Reply To: [Resolved] Noise problem even setting setVadThreshold openEars 2.0

January 2, 2015 at 11:59 am #1024050

Politepix

Hi,

The maximum value for vadThreshold is 4.0.

I would expect 2.0-3.0 to work fine for most applications as long as the secondsOfSilenceToDetect has a realistic relationship with user pauses.

Regarding secondsOfSilenceToDetect, the smallest value I would expect to begin to give a good user experience is .3, since that is getting towards the average durations that speakers pause between utterances. I would probably expect it to be a bit larger at .4 or maybe .5 since the intention isn’t to only catch the speech of speakers whose pauses are shorter than the average.

If you are ever trying to recognize more than one word at a time this should be a value that is distinctly longer than a normal inter-word pause, since setting it to the same length or shorter means you are insuring that the user will have their speech interrupted and recognized while they are still in the process of active app-directed speech, and that also means their subsequent speech will not be heard by the engine while it is in the process of performing recognition on the partial speech that it interrupted, which is a big downside risk for a speech UX. That’s what the default value of .7 is meant to help with. Probably a value like .5 is still reasonable here to split the difference between good UX in terms of getting all the speech and good UX in terms of reactivity.

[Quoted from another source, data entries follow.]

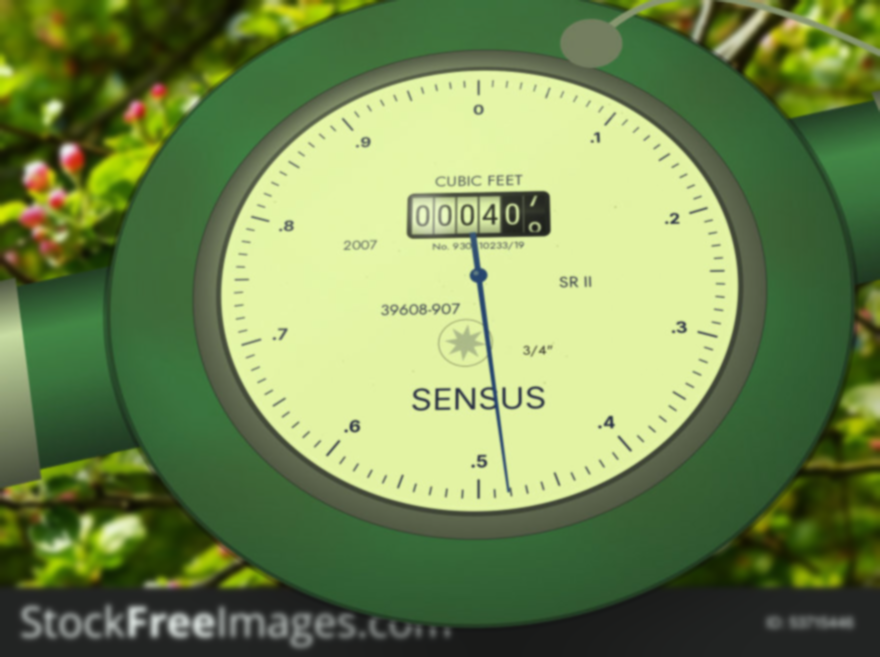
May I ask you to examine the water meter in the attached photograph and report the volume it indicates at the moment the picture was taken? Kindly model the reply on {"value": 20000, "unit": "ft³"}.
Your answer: {"value": 407.48, "unit": "ft³"}
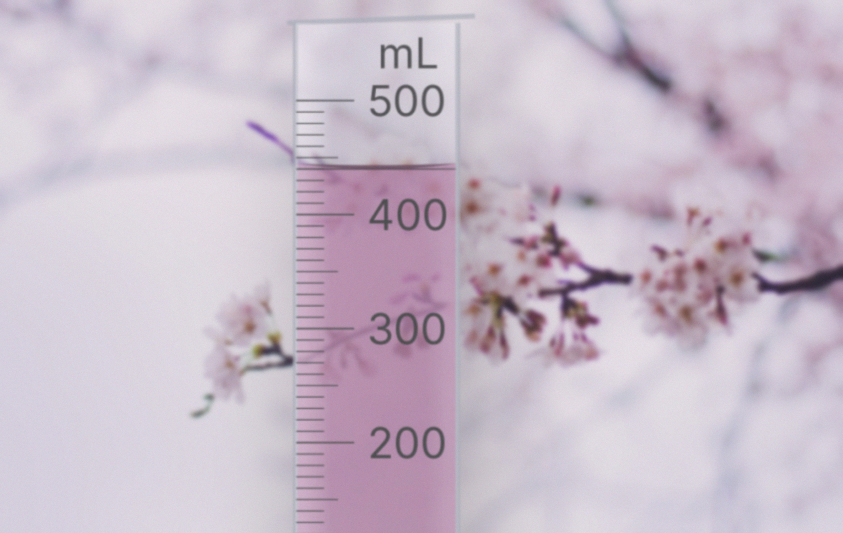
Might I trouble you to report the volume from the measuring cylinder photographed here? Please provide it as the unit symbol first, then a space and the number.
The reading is mL 440
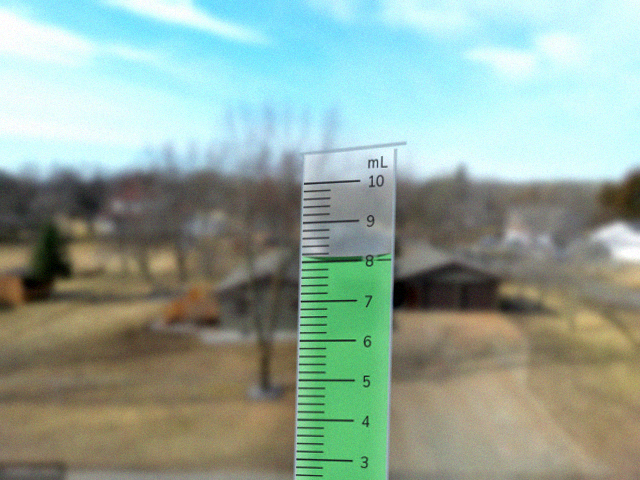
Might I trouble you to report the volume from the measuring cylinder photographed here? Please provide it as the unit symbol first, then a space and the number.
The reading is mL 8
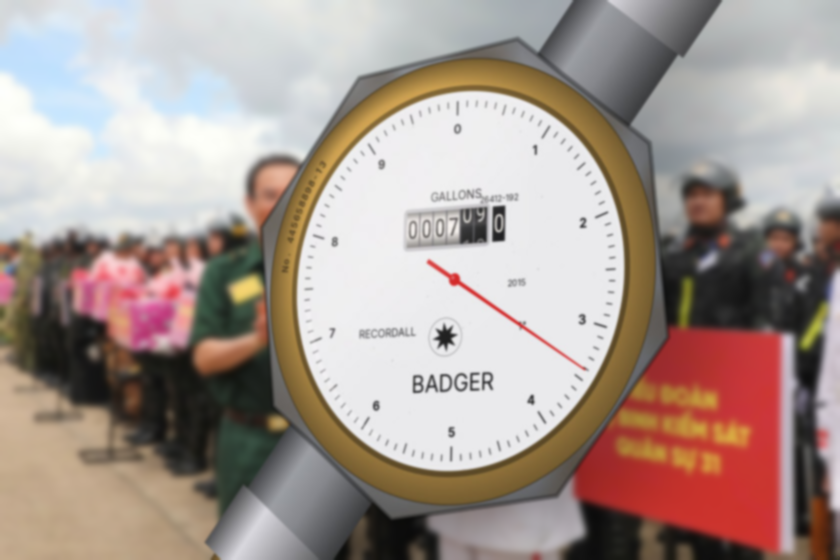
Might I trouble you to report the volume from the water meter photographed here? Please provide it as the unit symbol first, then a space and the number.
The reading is gal 7093.4
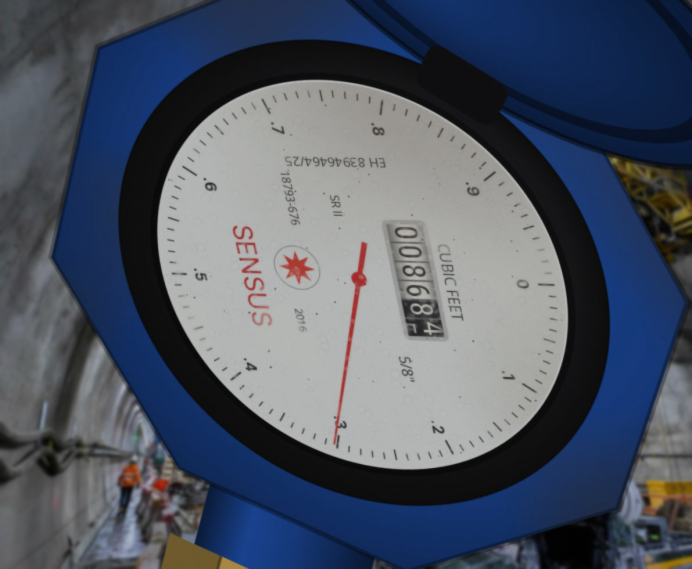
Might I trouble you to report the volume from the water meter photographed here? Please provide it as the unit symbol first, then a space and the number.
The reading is ft³ 8684.30
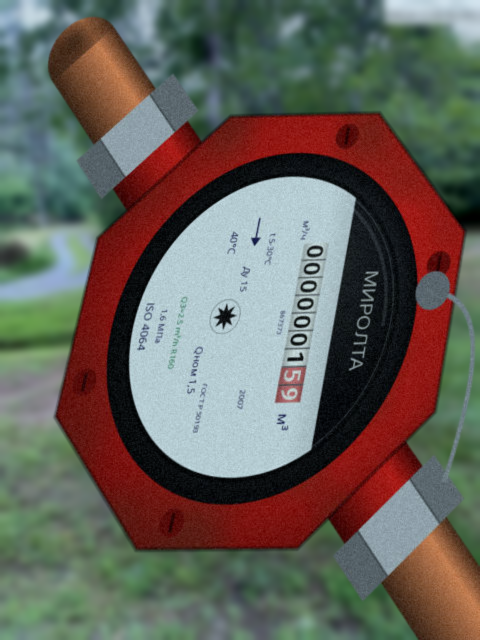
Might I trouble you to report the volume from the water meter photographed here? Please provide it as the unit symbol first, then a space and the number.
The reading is m³ 1.59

I don’t think there is a big gain in setting it to a tiny value purely in terms of the sense of reactiveness, because that latency is only going to be a small percentage of the overall interaction time which includes the time the user spoke, and their actual intended period of silence, and the time that the engine took to process the entire finalized speech, which is likely to be a minimum of 3 seconds overall (assuming that everything else that happens in your UI as a result of the speech is instantaneous), making a question of tenths of a second one way or another not the biggest part of the puzzle in terms of UX.

In some cases I think the idea behind setting it very low is to give a RapidEars-like lack of latency, but RapidEars returns the user speech continuously while it is still in progress, which is just a very different UX to the UX of complete utterances being analyzed after they have been finished, regardless of the secondsOfSilenceToDetect time.

In the absence of a real-time approach like that in RapidEars, I think it’s likely to make speech UI users happier when the secondsOfSilenceToDetect corresponds to their intention to denote that their app-directed speech is finished, versus other events such as a inter-word pause or hesitation.